Trials and Character
“…we also exult in our tribulations, knowing that tribulation brings about perseverance; and perseverance, proven character…” (Romans 5:3-4).
For disciples of Christ, it’s heartening to know that persevering in tribulation yields proven character — “a quality of life and character that has been tempered and purified and demonstrated to be pleasing to God” (Jack Cottrell). Marvin Vincent called it “tried integrity.” As James wrote, “Consider it all joy, my brethren, when you encounter various trials, knowing that the testing of your faith produces endurance. And let endurance have its perfect result, so that you may be perfect and complete, lacking in nothing” (1:2-4).
However…“A man must be careful. His trials and tribulations may be the result of his own foolishness; if this is the case, his tribulations may not result in proven character at all!” (Gareth Reese).
Many hardships have multiple, complex causes that are largely beyond our control; but some troubles we may bring directly on ourselves through foolishness and sin. True, we can learn and grow even from these. But not everyone does. Many choose instead to blame it all on someone or something else. They keep on making the same bad choices, reaping the same bad consequences, and offering the same bad excuses. They manage to grow in nothing but their bitterness and their capacity for blame-shifting. Worse, some act as if there is something inherently noble about all their self-inflicted suffering, even as they refuse to acknowledge, much less change, the thinking and behavior that keep the whole sad cycle stuck on repeat.

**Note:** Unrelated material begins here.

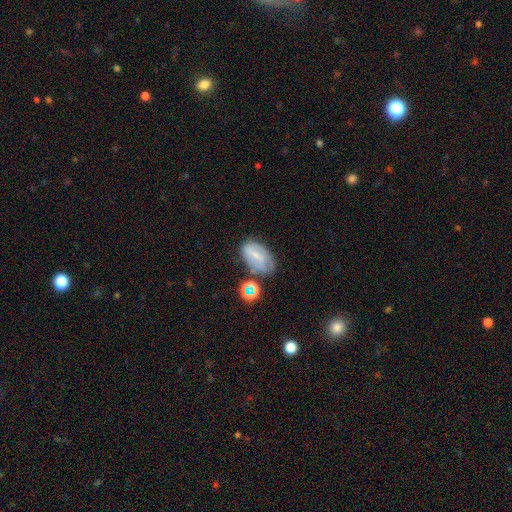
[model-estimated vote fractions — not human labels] A smooth galaxy with no disk features (49%).

Vote fractions:
- Smooth or featured? smooth: 49% / featured or disk: 39% / star or artifact: 12%
- Merging? none: 51% / minor disturbance: 29% / major disturbance: 13% / merger: 8%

Not all suffering is necessarily sanctified. George Mark Elliott warned, “Sometimes when a man thinks he is wearing a martyr’s crown, he really is wearing a fool’s cap!” And God warns, “Make sure that none of you suffers as a murderer, or thief, or evildoer, or a troublesome meddler; but if anyone suffers as a Christian, he is not to be ashamed, but is to glorify God in this name” (1 Peter 4:15-16; cf. 2:20).